The threat of a nationwide boycott on the eve of the NCAA Final Four basketball tournament sent Republicans in Indiana scrambling to amend their anti-LGBT Religious Freedom Restoration Act.
Now Governor Mike Pence, who signed the Act last week, has signed an amendment that specifically declares businesses cannot use it as cover to discriminate against LGBT people.
That pretty much undoes the law's purpose.
Claiming that it had never intended the Act to be discriminatory, the state has, for the first time in its history, enshrined into law protections against discrimination on the basis of "sex, sexual orientation, [and] gender identity."
The Act's original sponsors are incensed.
The whole series of events shows how rightwing Republicans have been left behind in a nation that has come to embrace gay marriage and LGBT rights.
When Apple, Eli Lilly, the NCAA, and NASCAR are all against you, you know your conservative coalition has fallen apart.

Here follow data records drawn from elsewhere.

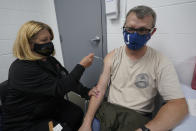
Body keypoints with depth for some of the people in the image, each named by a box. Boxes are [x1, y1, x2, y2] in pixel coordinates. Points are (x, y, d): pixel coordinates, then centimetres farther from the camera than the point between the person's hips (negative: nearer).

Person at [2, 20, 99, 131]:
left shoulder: (49, 60, -1)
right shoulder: (22, 69, -28)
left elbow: (68, 79, -2)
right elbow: (59, 89, -33)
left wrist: (86, 92, -15)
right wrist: (82, 66, -29)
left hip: (50, 107, 7)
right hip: (25, 122, -6)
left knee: (77, 113, -7)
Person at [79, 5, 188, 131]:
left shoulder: (161, 63, -8)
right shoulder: (112, 56, -1)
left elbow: (179, 104, -13)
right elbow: (100, 89, -5)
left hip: (139, 116, 0)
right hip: (109, 110, 1)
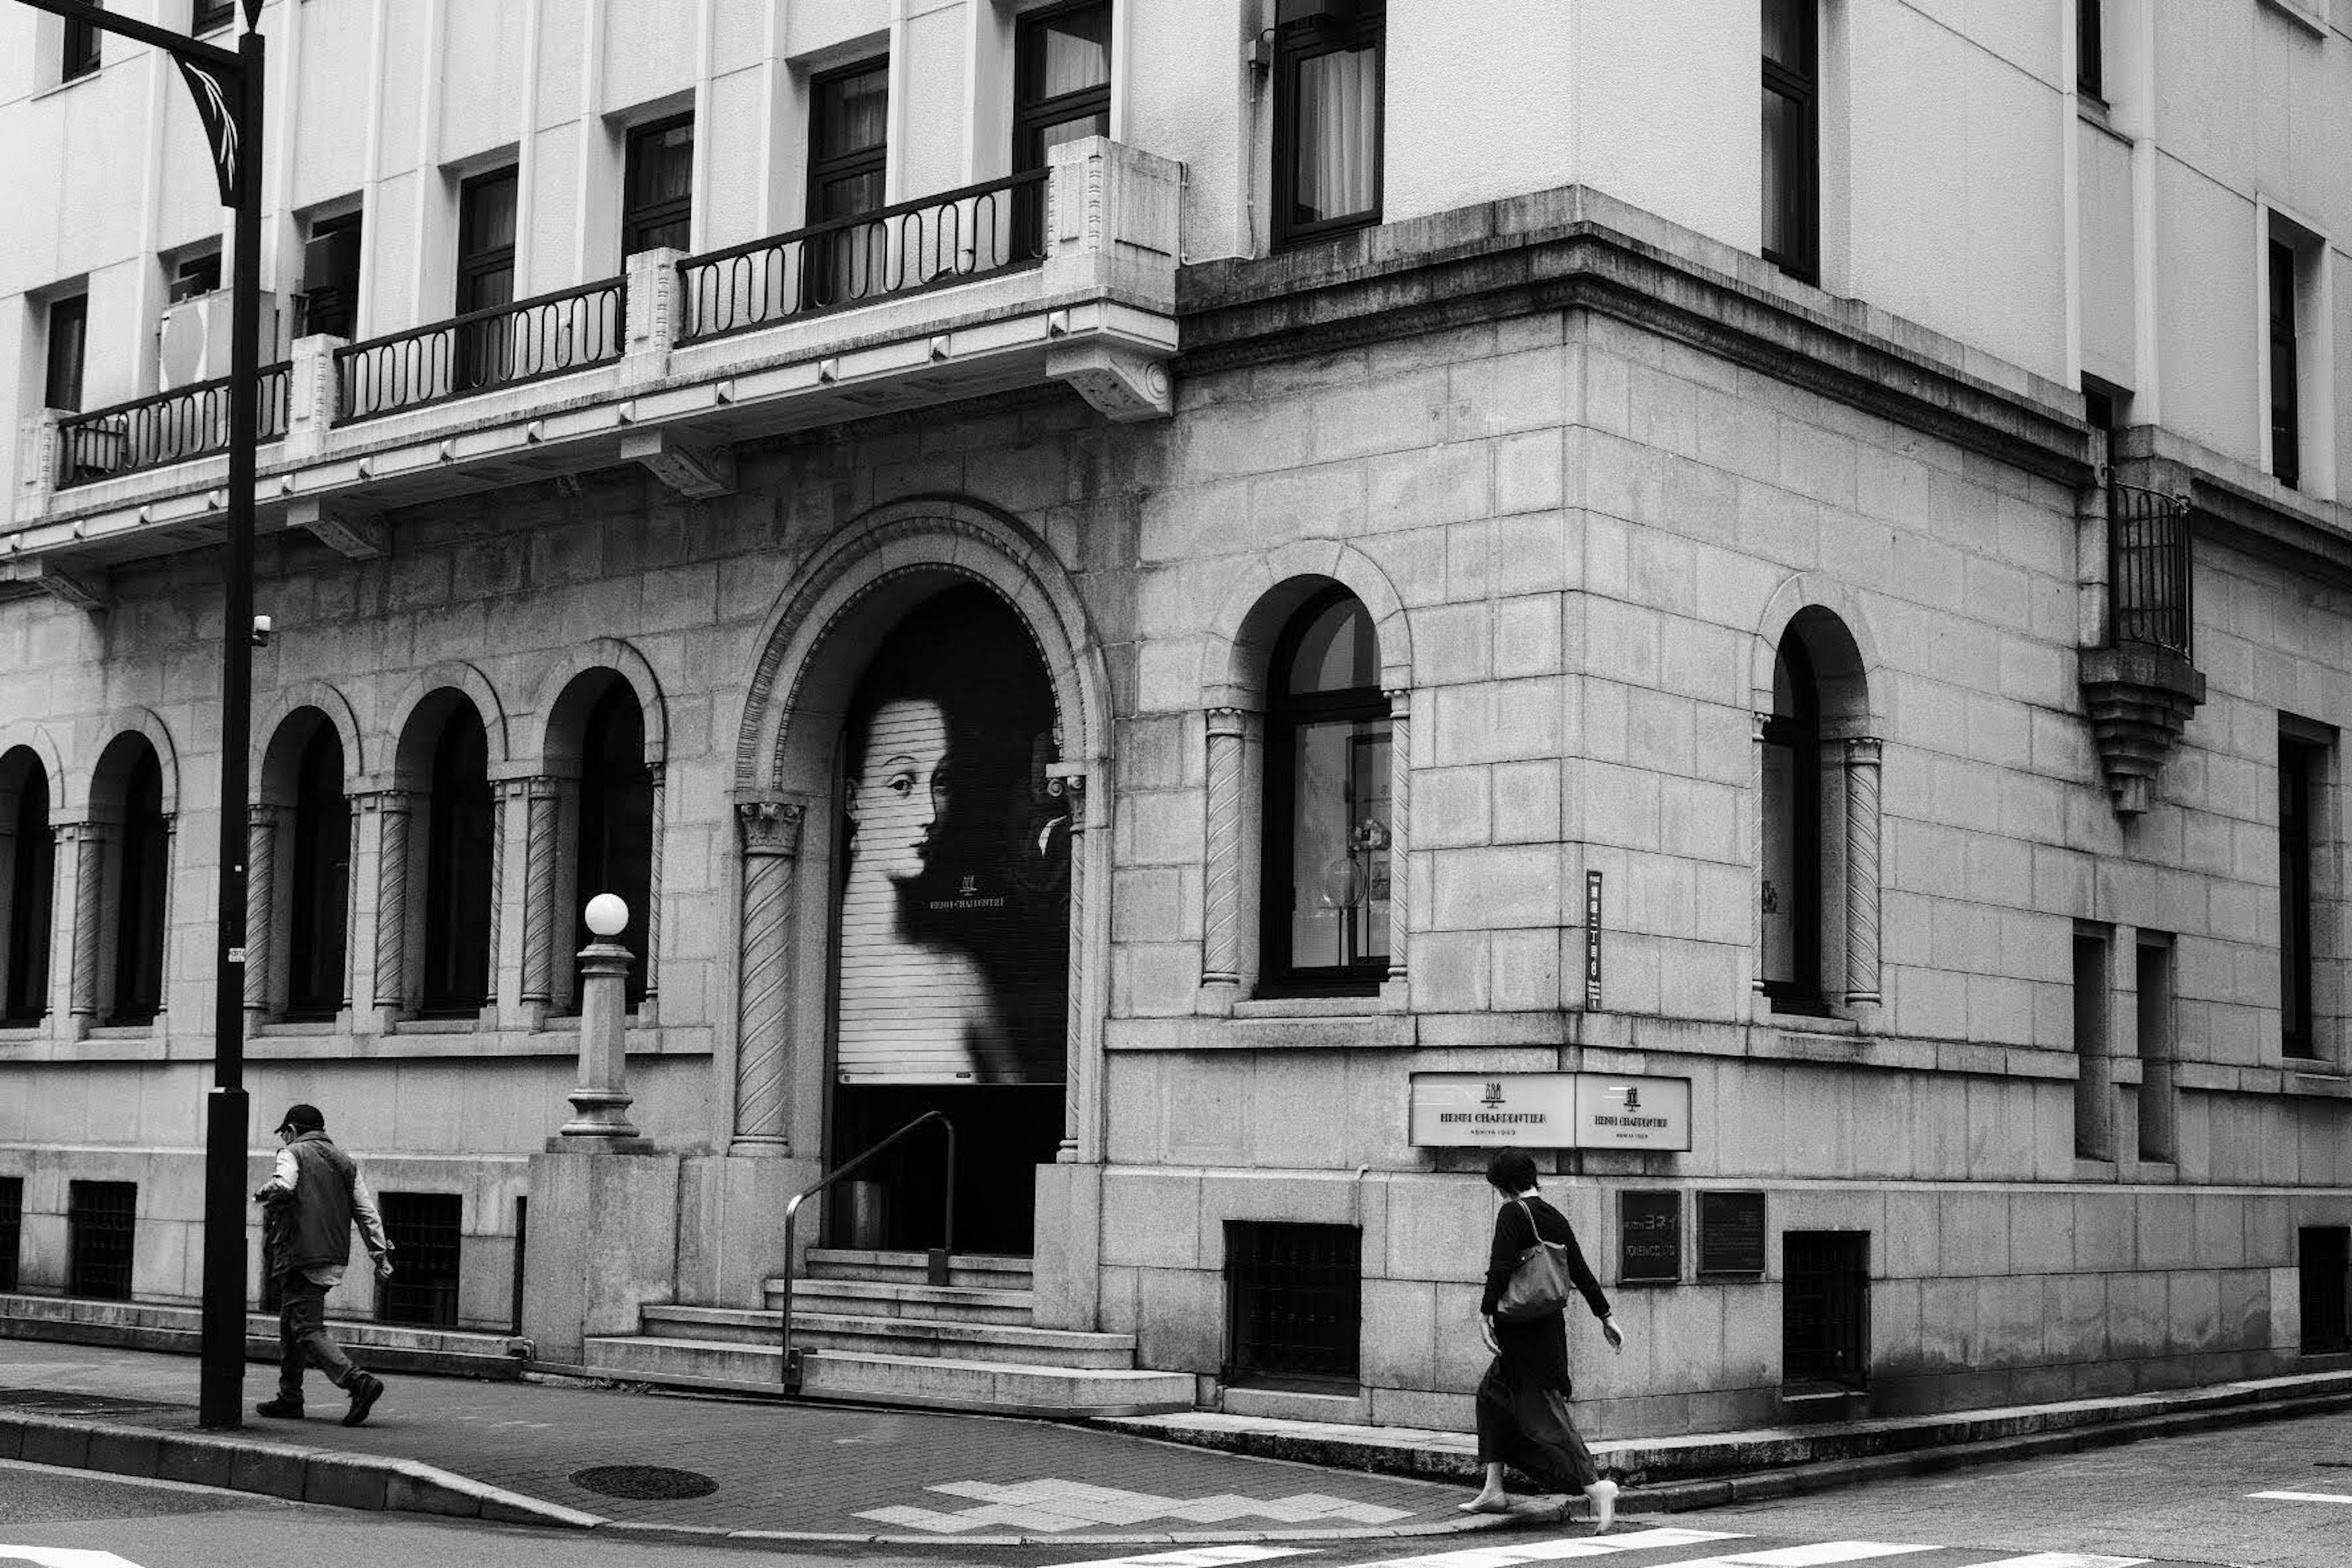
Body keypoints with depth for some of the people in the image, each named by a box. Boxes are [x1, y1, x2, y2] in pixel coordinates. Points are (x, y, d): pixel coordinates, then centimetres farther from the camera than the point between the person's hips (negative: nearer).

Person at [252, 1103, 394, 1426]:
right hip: (334, 1259, 8)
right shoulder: (345, 1162, 18)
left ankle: (358, 1382, -25)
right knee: (290, 1325, 20)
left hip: (300, 1257, -8)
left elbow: (283, 1186, -23)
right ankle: (289, 1399, 23)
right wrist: (380, 1255, 10)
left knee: (309, 1330, -9)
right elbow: (367, 1212, 12)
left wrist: (263, 1191, -2)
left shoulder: (293, 1154, -1)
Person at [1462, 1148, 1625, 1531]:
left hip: (1521, 1327, -8)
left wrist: (1485, 1314, -16)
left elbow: (1500, 1269, -18)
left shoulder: (1513, 1213, -10)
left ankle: (1595, 1485, -22)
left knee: (1542, 1410, -9)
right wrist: (1606, 1317, 18)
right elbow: (1581, 1272, 14)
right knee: (1492, 1391, 20)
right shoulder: (1555, 1218, 12)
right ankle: (1493, 1490, 21)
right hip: (1550, 1324, 8)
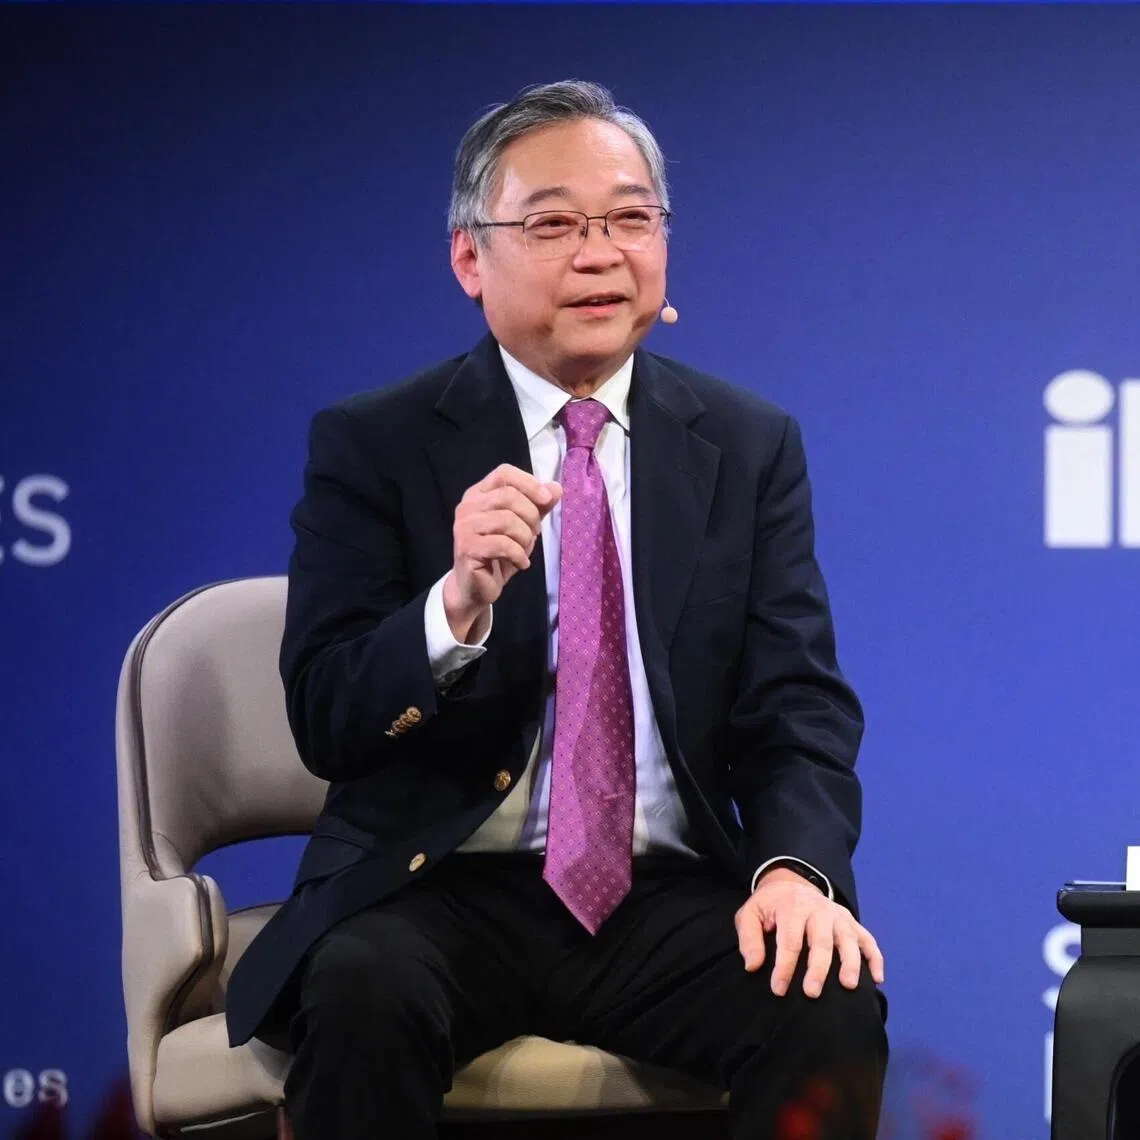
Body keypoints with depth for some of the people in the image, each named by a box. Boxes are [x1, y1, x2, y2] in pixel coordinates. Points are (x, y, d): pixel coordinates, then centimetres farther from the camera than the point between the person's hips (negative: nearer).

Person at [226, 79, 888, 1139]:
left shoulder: (751, 446, 10)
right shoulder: (368, 445, 3)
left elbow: (797, 704, 5)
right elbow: (325, 720, -5)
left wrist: (797, 867, -16)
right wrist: (457, 605, -25)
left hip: (669, 899, 2)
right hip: (442, 894, -2)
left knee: (831, 1012, -27)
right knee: (364, 996, -34)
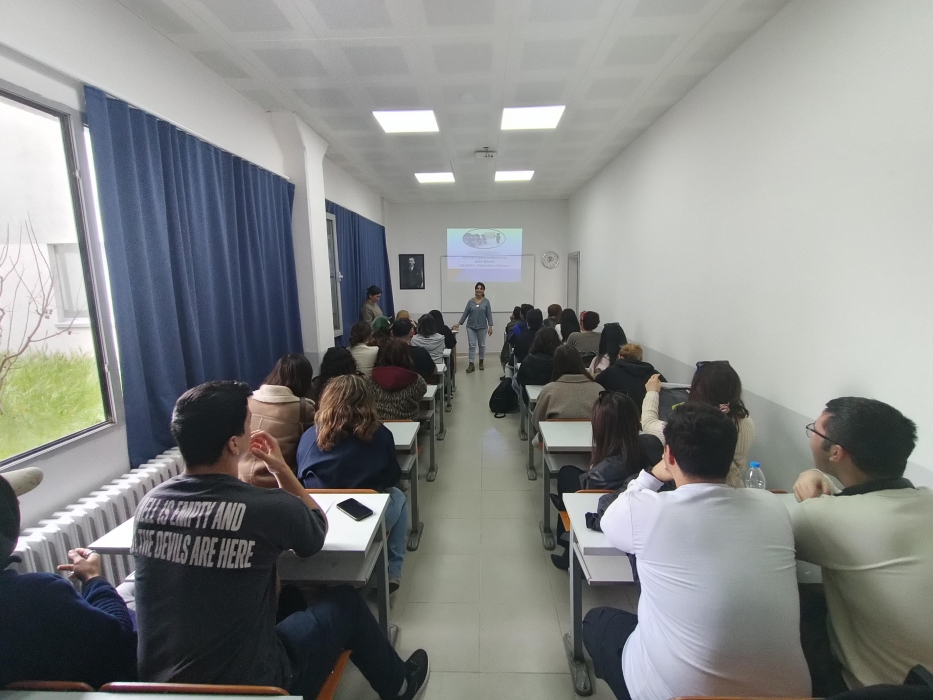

The UConn athletic director and the entire state of Connecticut joined the boycott. So did people like Southern California athletic director Pat Hayden, who said he wouldn't attend the college football playoff selection meeting in Indiana out of respect for his son, who is gay.
NCAA president Mark Emmett warned that the Religious Freedom Restoration Act violates the core values of higher education: "diversity, supportiveness and inclusiveness," and said the collegiate sports organization would have to consider moving its headquarters out of Indianapolis if the law wasn't changed.
In Arkansas, Governor Asa Hutchinson reversed his support for similar legislation, and has now signed a new version of the law that exactly mirrors the federal religious freedom act.
Supporters of the Indiana law argued all week that their state was merely trying to pass a law similar to the federal measure Bill Clinton signed in 1993.
But there are key differences. Chief among them: Indiana's law declared that corporations are people, with "religious freedom" rights.
Both the Indiana law and the federal government prohibit "burdening a person's right to exercise religion unless government can show a compelling reason and the action is the least restrictive means of achieving it."
But a "person" in Indiana is specifically defined in the law to include a "limited liability corporation, company, firm, society, joint stock company, and unincorporated association."
The rightwing view that corporations are people completely upends standard definitions of freedom and individual rights.
The intent of the Indiana law is not to protect the rights of religious minorities against discrimination. It is to protect the freedom of business owners to discriminate against people they don't like.
Like Hobby Lobby, which successfully asserted its corporate religious freedom to deny birth control coverage to its female employees before the Supreme Court, Indiana business owners, including florists and pizzeria owners who told reporters they wouldn't provide services for gay weddings, wanted to use the law to declare their right to snub gay people.
Contrast that with the federal religious freedom law sponsored by Democrats Charles Schumer and Ted Kennedy, which was explicitly designed to protect real people who were members of persecuted religious minority groups. The Federal law was inspired by the case of an Oregon Native American man who lost his job in 1990, after a drug test showed peyote in his bloodstream from a religious ritual.
But that Indiana effort backfired--especially in Indianapolis, where signs declaring "We serve everyone!" sprung up all over town.
Even in Indiana, rightwingers can no longer proclaim their vision of America as a closed-minded, conservative Christian nation.
Now Republican Presidential hopefuls, who came out en masse in support of the Indiana law in order to pander to their rightwing base, have begun backpedaling, too.
It's a pleasure to see them scramble--and a sign of progress fulfilling America's true values, which are progressive and inclusive, and recognize that diversity is strength.